• [Aim 1]: Summarize the passage on Yelp users in two sentences.

The following result and line graph below demonstrate the number of users who have rated N restaurants or more. Of more than 1.5 million Yelp users, approximately half of them have rated 5 or more restaurants. Users who have rated 1,000 restaurants or more are only 0.1% of the entire users dataset. In our analysis we decided to use the 1365 users who reviewed a 1000 ratings or more so provide a comprehensive recommendation for them.

In [25]:
# What portion of users who reviewed N times or more? (N=1,2,5,10,30,50,100)
print ('N >= 1', len(users_df[users_df['review_count'] >= 1]))
print ('N >= 2', len(users_df[users_df['review_count'] >= 2]))
print ('N >= 5', len(users_df[users_df['review_count'] >= 5]))
print ('N >= 10', len(users_df[users_df['review_count'] >= 10]))
print ('N >= 30', len(users_df[users_df['review_count'] >= 30]))
print ('N >= 100', len(users_df[users_df['review_count'] >= 100]))
print ('N >= 500', len(users_df[users_df['review_count'] >= 500]))
print ('N >= 1000', len(users_df[users_df['review_count'] >= 1000]))

N >= 1 1517743
N >= 2 1233092
N >= 5 793174
N >= 10 522482
N >= 30 221362
N >= 100 68637
N >= 500 6400
N >= 1000 1365


In [53]:
# To graders: You do not need to execute this chunk.
# Please refer to the HTML version of the report. 
user_ratings_plot = go.Scatter(x = (1,5,10,30,100,500,1000),
                               y=(len(users_df[users_df['review_count'] >= 1]),len(users_df[users_df['review_count'] >= 5]),
                                len(users_df[users_df['review_count'] >= 10]), len(users_df[users_df['review_count'] >= 30]), 
                                len(users_df[users_df['review_count'] >= 100]), len(users_df[users_df['review_count'] >= 500]), 
                                len(users_df[users_df['review_count'] >= 1000])),
                             text= ['>1 restaurant', '>5 restaurants', '>10 restaurants', '>30 restaurants',
                                    '>100 restaurants', '>500 restaurants', '>1000 restaurants'],
                             mode = 'lines+markers',
                              marker=dict(color='rgba(0,0,255, 0.8)'))

• [Supplied information]:
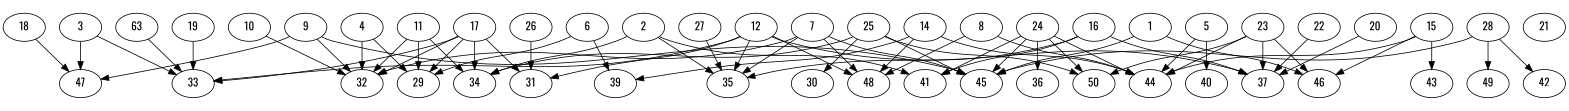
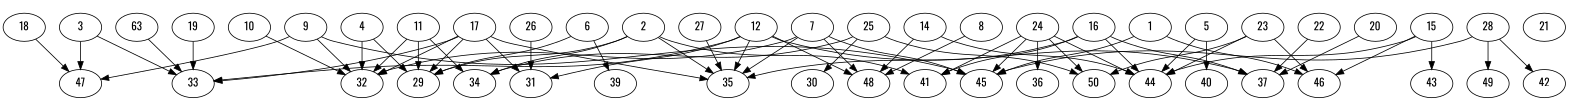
  digraph {
    fontname=Oswald
    node [alpha=0.18 fontname=Oswald]
    edge [fontname=Oswald]
    1 [alpha=0.04]
    45 [alpha=0.10]
    46 [alpha=0.10]
    29 [alpha=0.20]
    2
    34 [alpha=0.08]
    35 [alpha=0.11]
    41 [alpha=0.06]
    3 [alpha=0.07]
    33 [alpha=0.00]
    47 [alpha=0.17]
    4 [alpha=0.12]
    32
    5 [alpha=0.14]
    40 [alpha=0.06]
    44
    6 [alpha=0.16]
    39 [alpha=0.17]
    7 [alpha=0.05]
    48 [alpha=0.01]
    8 [alpha=0.11]
    9 [alpha=0.10]
    10 [alpha=0.01]
    11 [alpha=0.14]
    12 [alpha=0.03]
    31 [alpha=0.17]
    37 [alpha=0.06]
    n28 [alpha=0.11 label=63]
    14 [alpha=0.03]
    15
    43 [alpha=0.01]
    16 [alpha=0.08]
    17
    18 [alpha=0.03]
    19 [alpha=0.00]
    20 [alpha=0.14]
    21 [alpha=0.12]
    22 [alpha=0.15]
    23 [alpha=0.02]
    50 [alpha=0.16]
    24 [alpha=0.08]
    36 [alpha=0.03]
    25 [alpha=0.02]
    30 [alpha=0.07]
    26 [alpha=0.08]
    27 [alpha=0.19]
    28 [alpha=0.19]
    42 [alpha=0.05]
    49 [alpha=0.16]
    1 -> 45
    1 -> 46
+   2 -> 29
    2 -> 34
    2 -> 35
    2 -> 41
    3 -> 33
    3 -> 47
    4 -> 29
    4 -> 32
    5 -> 40
    5 -> 44
    6 -> 29
    6 -> 39
    7 -> 45
    7 -> 35
    7 -> 32
    7 -> 48
-   8 -> 44
+   16 -> 44
    8 -> 48
    9 -> 45
    9 -> 47
    9 -> 32
    10 -> 32
    11 -> 29
    11 -> 34
    11 -> 32
    12 -> 35
    12 -> 33
    12 -> 48
    12 -> 31
    12 -> 37
    n28 -> 33
    14 -> 44
-   14 -> 39
    14 -> 48
    15 -> 46
    15 -> 44
    15 -> 43
    16 -> 35
    16 -> 41
    16 -> 37
    17 -> 29
-   17 -> 34
+   17 -> 35
    17 -> 33
    17 -> 32
    17 -> 31
    18 -> 47
    19 -> 33
    20 -> 37
    22 -> 37
    23 -> 46
    23 -> 44
-   23 -> 37
    23 -> 50
    24 -> 45
    24 -> 41
    24 -> 44
    24 -> 50
    24 -> 36
-   25 -> 45
    25 -> 34
    25 -> 50
    25 -> 30
    26 -> 31
    27 -> 35
    28 -> 45
    28 -> 42
    28 -> 49
  }
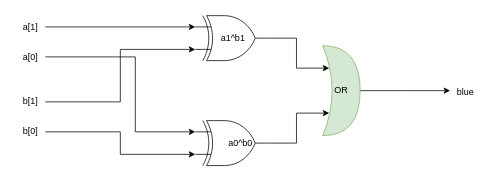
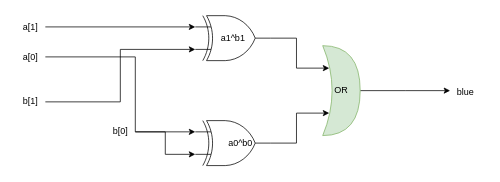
  <mxCell id="0" />
  <mxCell id="1" parent="0" />
  <mxCell id="2" value="" style="verticalLabelPosition=bottom;shadow=0;dashed=0;align=center;html=1;verticalAlign=top;shape=mxgraph.electrical.logic_gates.logic_gate;operation=xor;" vertex="1" parent="1"><mxGeometry x="260" y="20" width="100" height="60" as="geometry" /></mxCell>
  <mxCell id="3" value="" style="verticalLabelPosition=bottom;shadow=0;dashed=0;align=center;html=1;verticalAlign=top;shape=mxgraph.electrical.logic_gates.logic_gate;operation=xor;" vertex="1" parent="1"><mxGeometry x="260" y="160" width="100" height="60" as="geometry" /></mxCell>
  <mxCell id="4" value="a[1]" style="text;html=1;align=center;verticalAlign=middle;resizable=0;points=[];autosize=1;strokeColor=none;fillColor=none;" vertex="1" parent="1"><mxGeometry x="20" y="20" width="40" height="30" as="geometry" /></mxCell>
  <mxCell id="5" value="a[0]" style="text;html=1;align=center;verticalAlign=middle;resizable=0;points=[];autosize=1;strokeColor=none;fillColor=none;" vertex="1" parent="1"><mxGeometry x="20" y="60" width="40" height="30" as="geometry" /></mxCell>
  <mxCell id="6" value="b[1]" style="text;html=1;align=center;verticalAlign=middle;resizable=0;points=[];autosize=1;strokeColor=none;fillColor=none;" vertex="1" parent="1"><mxGeometry x="20" y="120" width="40" height="30" as="geometry" /></mxCell>
- <mxCell id="7" value="b[0]" style="text;html=1;align=center;verticalAlign=middle;resizable=0;points=[];autosize=1;strokeColor=none;fillColor=none;" vertex="1" parent="1"><mxGeometry x="20" y="160" width="40" height="30" as="geometry" /></mxCell>
+ <mxCell id="7" value="b[0]" style="text;html=1;align=center;verticalAlign=middle;resizable=0;points=[];autosize=1;strokeColor=none;fillColor=none;" vertex="1" parent="1"><mxGeometry x="140" y="160" width="40" height="30" as="geometry" /></mxCell>
  <mxCell id="8" style="edgeStyle=orthogonalEdgeStyle;rounded=0;orthogonalLoop=1;jettySize=auto;html=1;entryX=0;entryY=0.25;entryDx=0;entryDy=0;entryPerimeter=0;" edge="1" parent="1" source="4" target="2"><mxGeometry relative="1" as="geometry" /></mxCell>
  <mxCell id="9" style="edgeStyle=orthogonalEdgeStyle;rounded=0;orthogonalLoop=1;jettySize=auto;html=1;entryX=0;entryY=0.75;entryDx=0;entryDy=0;entryPerimeter=0;" edge="1" parent="1" source="6" target="2"><mxGeometry relative="1" as="geometry" /></mxCell>
  <mxCell id="10" style="edgeStyle=orthogonalEdgeStyle;rounded=0;orthogonalLoop=1;jettySize=auto;html=1;entryX=0;entryY=0.25;entryDx=0;entryDy=0;entryPerimeter=0;" edge="1" parent="1" source="5" target="3"><mxGeometry relative="1" as="geometry"><Array as="points"><mxPoint x="180" y="75" /><mxPoint x="180" y="175" /></Array></mxGeometry></mxCell>
  <mxCell id="11" style="edgeStyle=orthogonalEdgeStyle;rounded=0;orthogonalLoop=1;jettySize=auto;html=1;entryX=0;entryY=0.75;entryDx=0;entryDy=0;entryPerimeter=0;" edge="1" parent="1" source="7" target="3"><mxGeometry relative="1" as="geometry" /></mxCell>
  <mxCell id="12" style="edgeStyle=orthogonalEdgeStyle;rounded=0;orthogonalLoop=1;jettySize=auto;html=1;exitX=1;exitY=0.5;exitDx=0;exitDy=0;exitPerimeter=0;" edge="1" parent="1" source="13"><mxGeometry relative="1" as="geometry"><mxPoint x="600" y="120" as="targetPoint" /></mxGeometry></mxCell>
  <mxCell id="13" value="OR" style="shape=xor;whiteSpace=wrap;html=1;fillColor=#d5e8d4;strokeColor=#82b366;direction=east;" vertex="1" parent="1"><mxGeometry x="430" y="60" width="50" height="120" as="geometry" /></mxCell>
  <mxCell id="14" style="edgeStyle=orthogonalEdgeStyle;rounded=0;orthogonalLoop=1;jettySize=auto;html=1;exitX=1;exitY=0.5;exitDx=0;exitDy=0;exitPerimeter=0;entryX=0.175;entryY=0.25;entryDx=0;entryDy=0;entryPerimeter=0;" edge="1" parent="1" source="2" target="13"><mxGeometry relative="1" as="geometry" /></mxCell>
  <mxCell id="15" style="edgeStyle=orthogonalEdgeStyle;rounded=0;orthogonalLoop=1;jettySize=auto;html=1;exitX=1;exitY=0.5;exitDx=0;exitDy=0;exitPerimeter=0;entryX=0.175;entryY=0.75;entryDx=0;entryDy=0;entryPerimeter=0;" edge="1" parent="1" source="3" target="13"><mxGeometry relative="1" as="geometry" /></mxCell>
  <mxCell id="16" value="blue" style="text;html=1;align=center;verticalAlign=middle;resizable=0;points=[];autosize=1;strokeColor=none;fillColor=none;" vertex="1" parent="1"><mxGeometry x="595" y="108" width="50" height="30" as="geometry" /></mxCell>
  <mxCell id="17" value="a1^b1" style="text;html=1;align=center;verticalAlign=middle;resizable=0;points=[];autosize=1;strokeColor=none;fillColor=none;" vertex="1" parent="1"><mxGeometry x="280" y="35" width="60" height="30" as="geometry" /></mxCell>
  <mxCell id="18" value="a0^b0" style="text;html=1;align=center;verticalAlign=middle;resizable=0;points=[];autosize=1;strokeColor=none;fillColor=none;" vertex="1" parent="1"><mxGeometry x="290" y="175" width="60" height="30" as="geometry" /></mxCell>
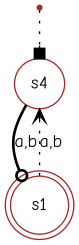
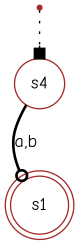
  digraph {
    fontname="Comic Neue"
    rankdir=TB
    node [color=brown fontname="Comic Neue"]
    edge [fontname="Comic Neue" style=dotted]
    start [shape=point]
    n2 [label=s4 shape=circle]
    s1 [shape=doublecircle]
    start -> n2 [arrowhead=box]
    n2 -> s1 [arrowhead=odot label="a,b" style=bold]
-   s1 -> n2 [arrowhead=vee label="a,b"]
  }
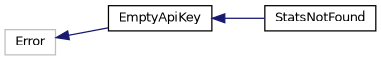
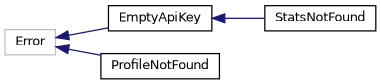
  digraph {
    rankdir=LR
    node [color=black fillcolor=white fontname=Helvetica fontsize=10 shape=record style=filled]
    edge [color=midnightblue dir=back fontname=Helvetica fontsize=10 labelfontname=Helvetica labelfontsize=10 style=solid]
    n1 [color=grey75 height=0.2 label=Error width=0.4]
    n2 [height=0.2 label=EmptyApiKey width=0.4]
+   n3 [height=0.2 label=ProfileNotFound width=0.4]
    n4 [height=0.2 label=StatsNotFound width=0.4]
    n1 -> n2
+   n1 -> n3
    n2 -> n4
  }
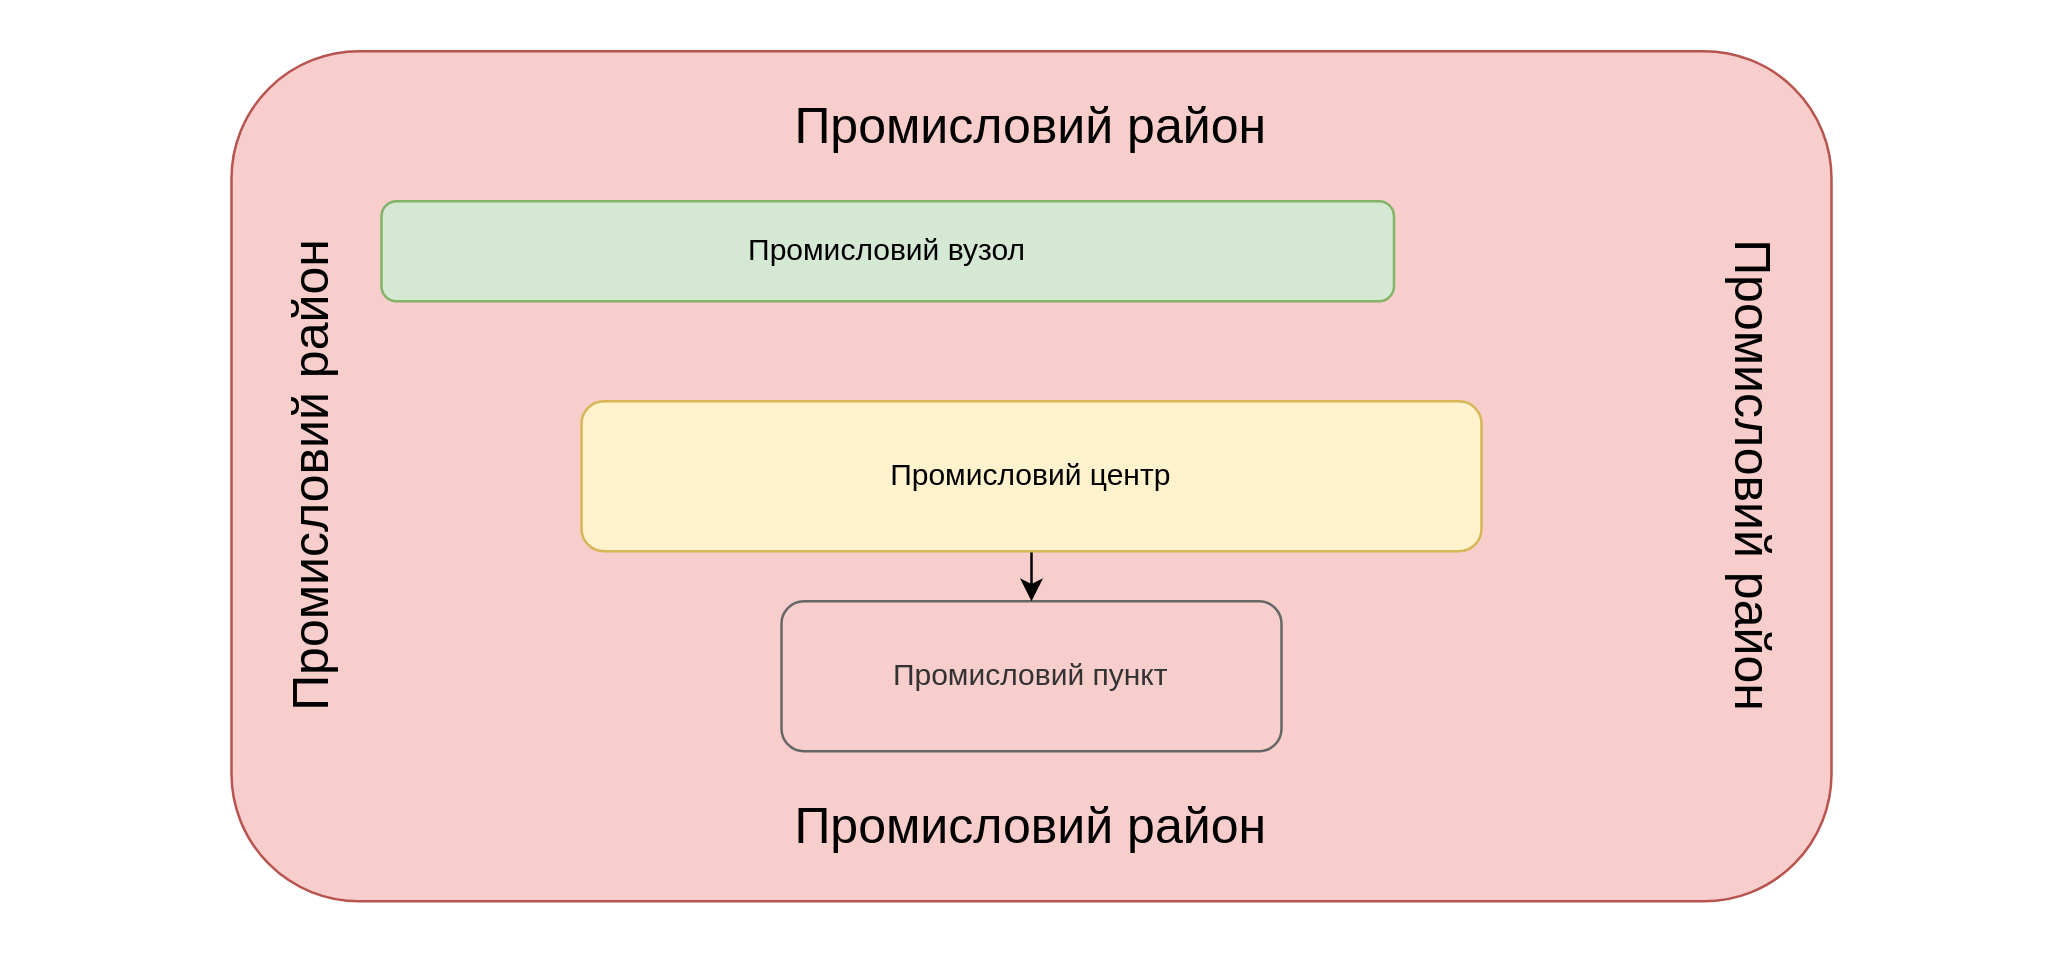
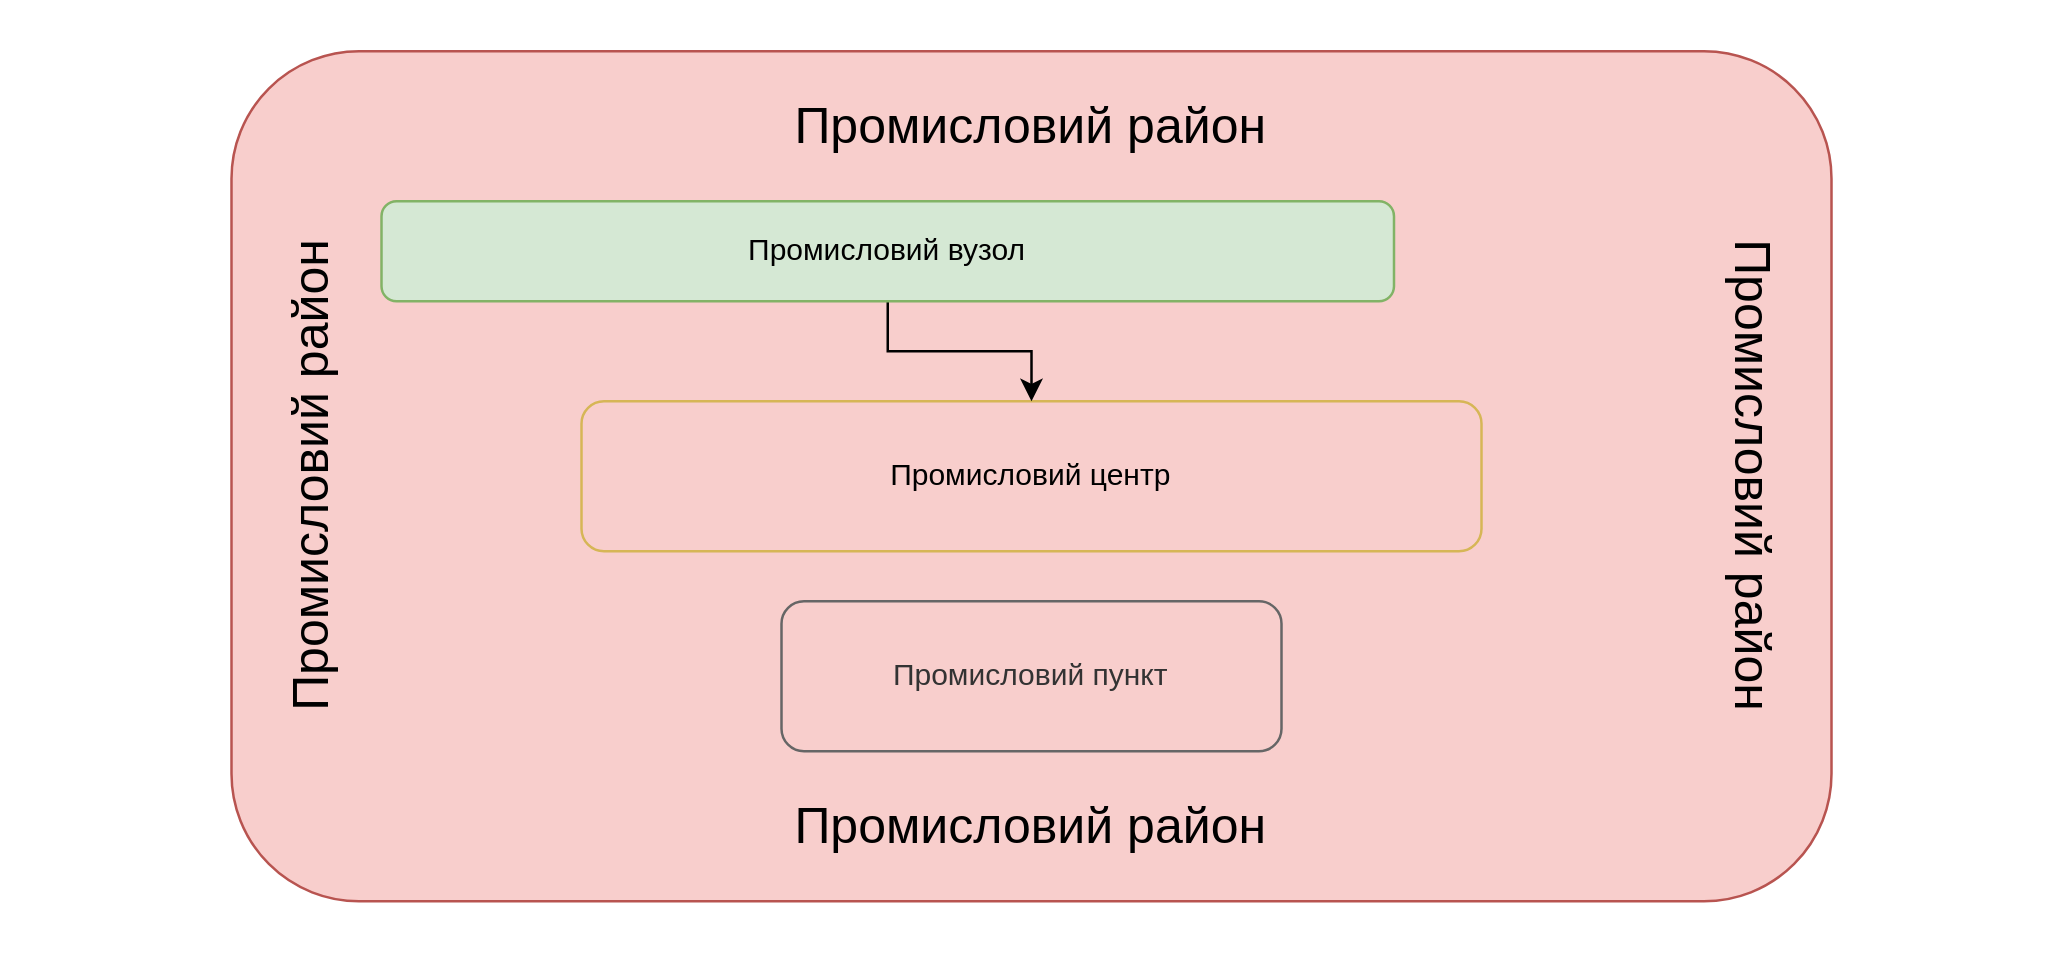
  <mxCell id="0" />
  <mxCell id="1" parent="0" />
  <mxCell id="2" value="" style="rounded=1;whiteSpace=wrap;html=1;fillColor=#f8cecc;strokeColor=#b85450;" vertex="1" parent="1"><mxGeometry x="92" y="20" width="640" height="340" as="geometry" /></mxCell>
  <mxCell id="3" value="Промисловий пункт" style="rounded=1;whiteSpace=wrap;html=1;fillColor=#f8cecc;fontColor=#333333;strokeColor=#666666;" vertex="1" parent="1"><mxGeometry x="312" y="240" width="200" height="60" as="geometry" /></mxCell>
- <mxCell id="4" style="edgeStyle=orthogonalEdgeStyle;rounded=0;orthogonalLoop=1;jettySize=auto;html=1;exitX=0.5;exitY=1;exitDx=0;exitDy=0;entryX=0.5;entryY=0;entryDx=0;entryDy=0;" edge="1" parent="1" source="5" target="3"><mxGeometry relative="1" as="geometry" /></mxCell>
- <mxCell id="5" value="Промисловий центр" style="rounded=1;whiteSpace=wrap;html=1;fillColor=#fff2cc;strokeColor=#d6b656;" vertex="1" parent="1"><mxGeometry x="232" y="160" width="360" height="60" as="geometry" /></mxCell>
+ <mxCell id="5" value="Промисловий центр" style="rounded=1;whiteSpace=wrap;html=1;fillColor=#f8cecc;strokeColor=#d6b656;" vertex="1" parent="1"><mxGeometry x="232" y="160" width="360" height="60" as="geometry" /></mxCell>
+ <mxCell id="6" style="edgeStyle=orthogonalEdgeStyle;rounded=0;orthogonalLoop=1;jettySize=auto;html=1;exitX=0.5;exitY=1;exitDx=0;exitDy=0;entryX=0.5;entryY=0;entryDx=0;entryDy=0;" edge="1" parent="1" source="7" target="5"><mxGeometry relative="1" as="geometry" /></mxCell>
  <mxCell id="7" value="Промисловий вузол" style="rounded=1;whiteSpace=wrap;html=1;fillColor=#d5e8d4;strokeColor=#82b366;" vertex="1" parent="1"><mxGeometry x="152" y="80" width="405" height="40" as="geometry" /></mxCell>
  <mxCell id="8" value="Промисловий район" style="text;html=1;strokeColor=none;fillColor=none;align=center;verticalAlign=middle;whiteSpace=wrap;rounded=0;fontSize=20;" vertex="1" parent="1"><mxGeometry x="309" y="34" width="206" height="30" as="geometry" /></mxCell>
  <mxCell id="9" value="Промисловий район" style="text;html=1;strokeColor=none;fillColor=none;align=center;verticalAlign=middle;whiteSpace=wrap;rounded=0;fontSize=20;" vertex="1" parent="1"><mxGeometry x="309" y="314" width="206" height="30" as="geometry" /></mxCell>
  <mxCell id="10" value="Промисловий район" style="text;html=1;strokeColor=none;fillColor=none;align=center;verticalAlign=middle;whiteSpace=wrap;rounded=0;fontSize=20;rotation=-90;" vertex="1" parent="1"><mxGeometry x="20" y="175" width="206" height="30" as="geometry" /></mxCell>
  <mxCell id="11" value="Промисловий район" style="text;html=1;strokeColor=none;fillColor=none;align=center;verticalAlign=middle;whiteSpace=wrap;rounded=0;fontSize=20;rotation=90;" vertex="1" parent="1"><mxGeometry x="599" y="175" width="206" height="30" as="geometry" /></mxCell>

• [Aim 2]: Retype the entries line for line, from their first line through the line with "31 [alpha=0.17]", including both ends. Leave the pictures out of your answer.

• [Output 1]: Of more than 1.5 million Yelp users, about half have rated 5 or more restaurants, while those who have rated 1,000 or more make up only 0.1% of all users. The analysis uses the 1,365 users who rated 1,000 restaurants or more so it can give them a comprehensive recommendation.

• [Output 2]:
  digraph {
    fontname=Oswald
    node [alpha=0.18 fontname=Oswald]
    edge [fontname=Oswald]
    1 [alpha=0.04]
    45 [alpha=0.10]
    46 [alpha=0.10]
    29 [alpha=0.20]
    2
    34 [alpha=0.08]
    35 [alpha=0.11]
    41 [alpha=0.06]
    3 [alpha=0.07]
    33 [alpha=0.00]
    47 [alpha=0.17]
    4 [alpha=0.12]
    32
    5 [alpha=0.14]
    40 [alpha=0.06]
    44
    6 [alpha=0.16]
    39 [alpha=0.17]
    7 [alpha=0.05]
    48 [alpha=0.01]
    8 [alpha=0.11]
    9 [alpha=0.10]
    10 [alpha=0.01]
    11 [alpha=0.14]
    12 [alpha=0.03]
    31 [alpha=0.17]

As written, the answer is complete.